*** Supplied records ***

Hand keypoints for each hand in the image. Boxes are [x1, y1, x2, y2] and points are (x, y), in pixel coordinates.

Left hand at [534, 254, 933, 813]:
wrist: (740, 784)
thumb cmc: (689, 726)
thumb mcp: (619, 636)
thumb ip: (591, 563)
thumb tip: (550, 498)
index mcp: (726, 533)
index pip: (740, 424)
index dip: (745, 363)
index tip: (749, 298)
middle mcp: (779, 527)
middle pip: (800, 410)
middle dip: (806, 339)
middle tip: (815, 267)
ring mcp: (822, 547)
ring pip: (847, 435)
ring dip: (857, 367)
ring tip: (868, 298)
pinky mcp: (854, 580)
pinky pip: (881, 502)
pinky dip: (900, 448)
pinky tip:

***

Your objective
Give back exactly the lines above, from the line containing "index pip: (740, 424)" through the line containing "pinky dip: (900, 448)", with both end lines and nothing more.

Result below
index pip: (740, 424)
index dip: (745, 363)
index tip: (749, 298)
middle mcp: (779, 527)
middle pip: (800, 410)
middle dip: (806, 339)
middle tip: (815, 267)
ring mcp: (822, 547)
ring pip: (847, 435)
ring dip: (857, 367)
ring tip: (868, 298)
pinky mcp: (854, 580)
pinky pip: (881, 502)
pinky dip: (900, 448)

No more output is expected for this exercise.